Represented by his deputy, Peter Akpe, Diri emphasised the need for a balanced approach to security, stressing that military action alone is insufficient.
He stated, “We welcome you and also appreciate you for choosing Bayelsa for this particular study tour. These studies are so important, but most of the time, because we don’t study, we don’t get empirical data or information on what is really going on. And so, we tend to theorise everything.
“We take this study very seriously. Therefore, we commend the Director General and the entire leadership of the National Institute for Security Studies (NISS), Abuja, for your consistent investment in the intellectual and professional capital of our national intelligence and security architecture.

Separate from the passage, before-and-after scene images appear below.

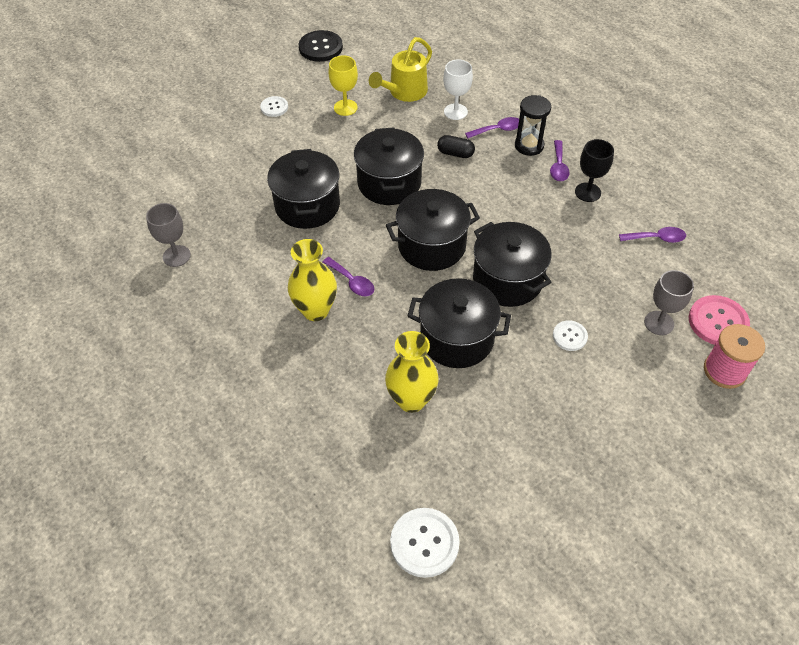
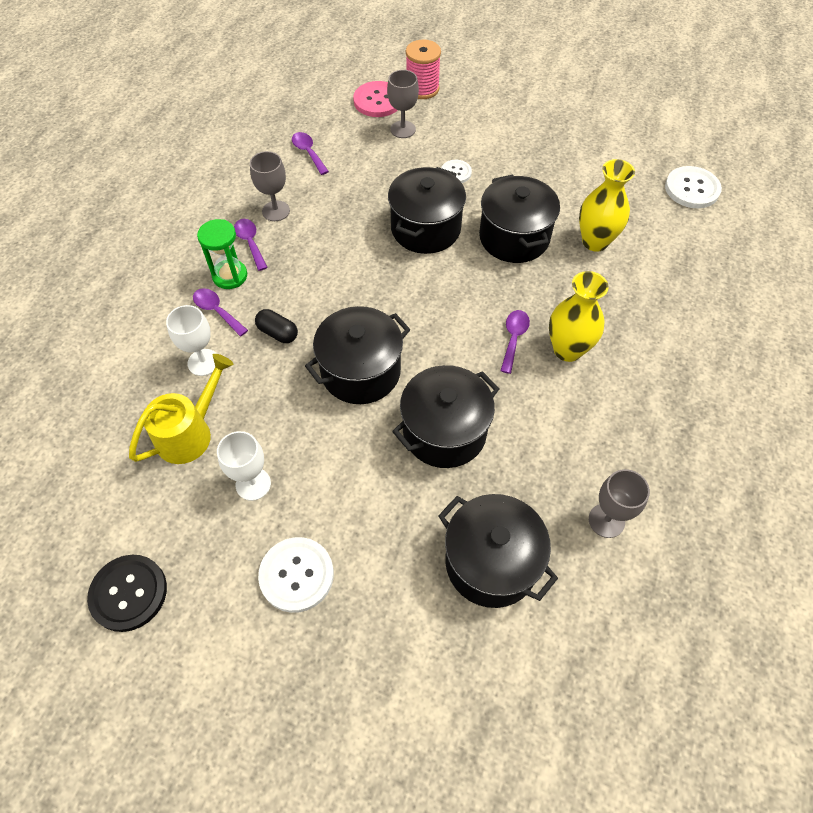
camera: 120 degrees left, 5 degrees up
white button [260,96,288,117] -> white button [258,537,334,613], size x1.70
yellow goblet [329,55,358,116] -> white goblet [217,431,271,501]
yellow watering can [369,37,432,102] -> yellow watering can turned 60 degrees counterclockwise [129,354,234,464]
black pot [386,189,480,271] -> black pot moved to [438,494,558,608]
black capsule [437,135,475,158] -> black capsule turned 45 degrees counterclockwise [255,309,298,343]
black hourglass [515,95,551,156] -> green hourglass [197,219,247,289]
purple spoon [550,140,570,181] -> purple spoon turned 90 degrees counterclockwise [234,219,268,271]
black goblet [575,139,614,202] -> grey goblet [250,151,290,221]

“Distinguished participants, your chosen theme — ‘Ethnic Militias and Resource Competition in Africa: Implications for National Security’ — could scarcely have found a more appropriate field laboratory than Bayelsa State, and indeed, the wider Niger Delta.

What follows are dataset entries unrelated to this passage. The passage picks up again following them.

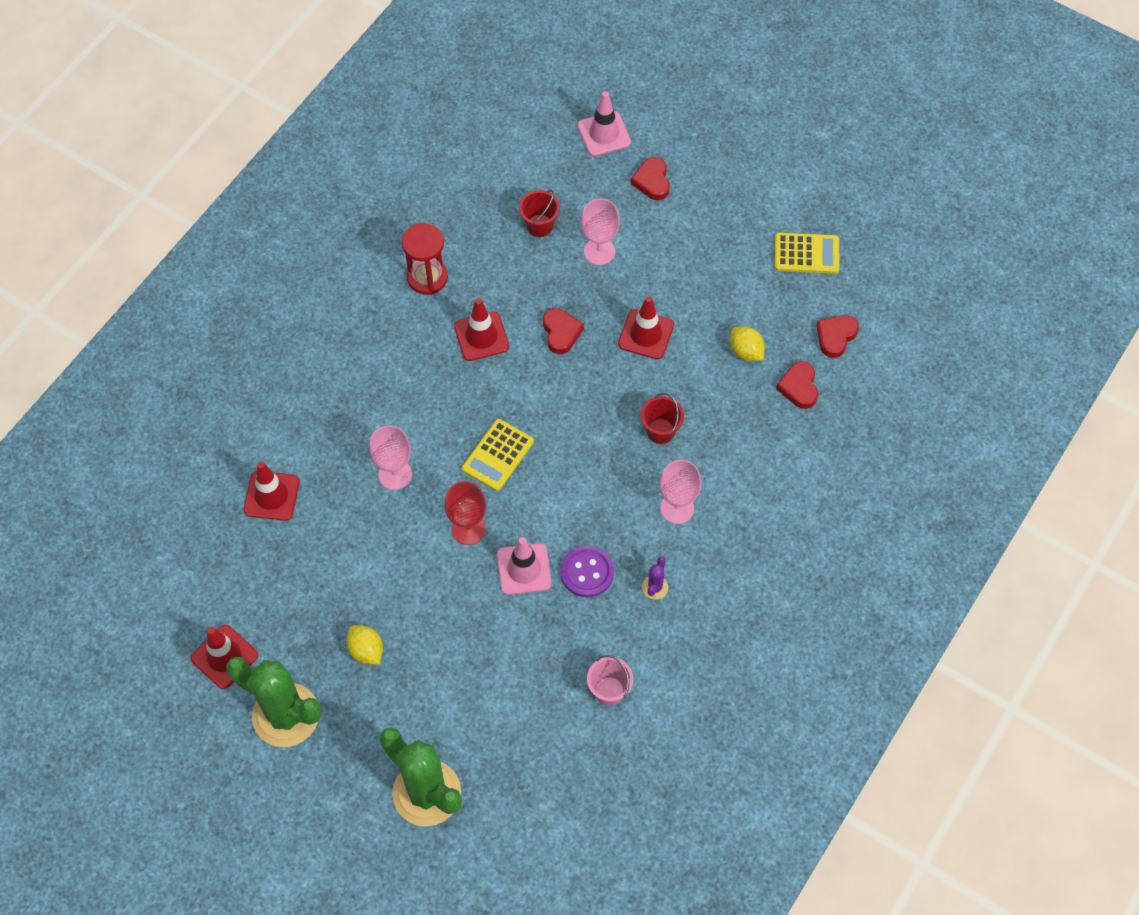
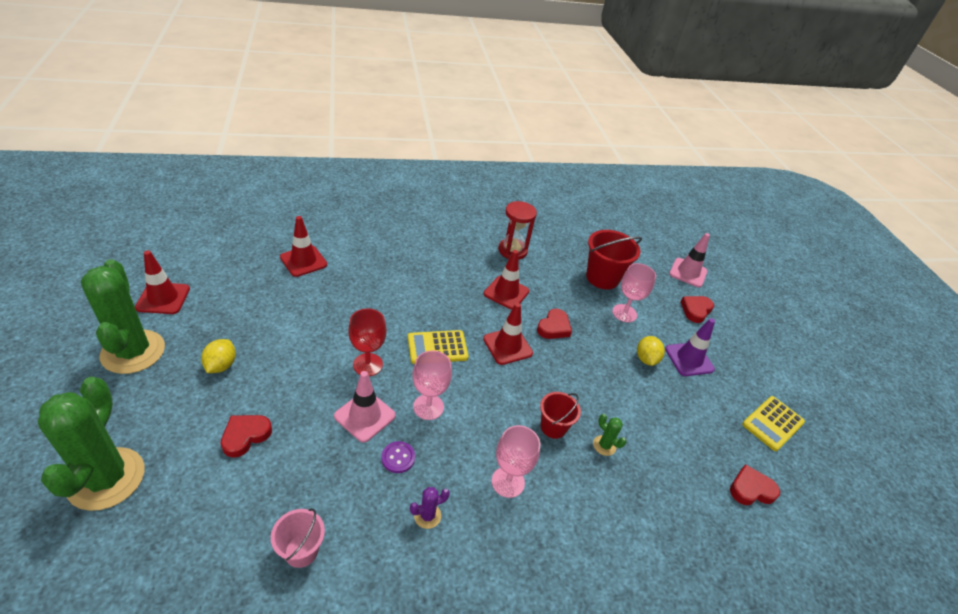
camera: 40 degrees right, 20 degrees down
pink goblet [369,425,412,490] -> pink goblet moved to [412,350,452,420]
red bucket [519,190,560,237] -> red bucket [586,230,642,289], size x1.66
purple button [560,545,614,597] -> purple button [381,441,415,473], size x0.64
red traffic cone [618,296,674,359] -> red traffic cone moved to [483,303,533,365]
yellow lemon [730,326,765,361] -> yellow lemon moved to [637,336,665,366]
yellow calculator [775,233,840,274] -> yellow calculator turned 90 degrees clockwise [742,396,805,451]
red heart [776,361,818,409] -> red heart moved to [221,415,272,458]
none -> green cactus [593,414,627,456]
none -> purple traffic cone [665,318,715,376]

“Bayelsa is the heart of the Niger Delta. Beneath our creeks, our mangroves and our communities lie the wealth that has powered the Nigerian economy for over six decades. Yet, for so long, our people lived with the painful paradox of plenty—gas flares lighting the night sky over our communities without electricity, pipelines crossing farmlands that no longer yielded crops, and a generation of young men and women growing up to watch wealth pass them by.”
He added, “On the issue of national security, I believe that no military strategy, however sophisticated, can substitute for inclusive governance, equitable resource sharing, and a credible social contract between the state and its citizens.
“And so, in Bayelsa, the Prosperity Administration of His Excellency, Senator Douye Diri, has continued to use more of the non-kinetic approach by prioritising youth empowerment, skills acquisition, scholarships and the opening up of our communities through critical infrastructure.
“Because we understand that an idle, hopeless and excluded young person is the most fertile recruiting ground any militia, anywhere in the world, can ever hope for. I respectfully urge you to look closely at what has worked here in the Niger Delta, what has not and why.”
Diri reiterated that adopting both approaches would help curb banditry, kidnapping, insurgency, and other forms of criminality.
Earlier, the team lead, Vivian Okpeh, said the EIMC 19 is a 10-month intensive training programme designed to equip participants with advanced skills in intelligence management, strategic leadership, and national security policy formulation.
She added that the study theme was selected due to the growing influence of militia groups and their implications for governance, economic stability, and national development, while calling for stronger collaboration with Bayelsa state.
The country has, in recent years, grappled with a complex security landscape marked by insurgency in the North-East, banditry and mass kidnappings in the North-West and North-Central, as well as militancy and oil-related crimes in the Niger Delta region.
In the Niger Delta, agitation for resource control and environmental justice has historically fueled unrest, with armed groups emerging over perceived marginalisation despite the region’s contribution to national oil revenue.